▸ TASK STATEMENT
All lines holding the word "right" are to be copied from the records beneath.
START SOURCE RECORDS
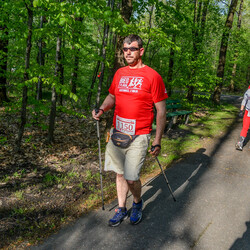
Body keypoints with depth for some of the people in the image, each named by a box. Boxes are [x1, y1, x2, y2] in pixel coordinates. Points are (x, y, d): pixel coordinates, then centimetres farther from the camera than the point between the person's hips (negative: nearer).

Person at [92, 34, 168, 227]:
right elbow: (112, 96, 22)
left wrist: (158, 141, -10)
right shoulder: (119, 73, 9)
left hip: (138, 137, -5)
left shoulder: (152, 76, -7)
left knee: (131, 178, -6)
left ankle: (138, 203, 27)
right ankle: (121, 210, 34)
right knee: (120, 174, 14)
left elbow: (161, 111, -6)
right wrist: (102, 109, -1)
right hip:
END SOURCE RECORDS
▸ RESPONSE TO THE TASK
right elbow: (112, 96, 22)
right shoulder: (119, 73, 9)
right ankle: (121, 210, 34)
right knee: (120, 174, 14)
right wrist: (102, 109, -1)
right hip:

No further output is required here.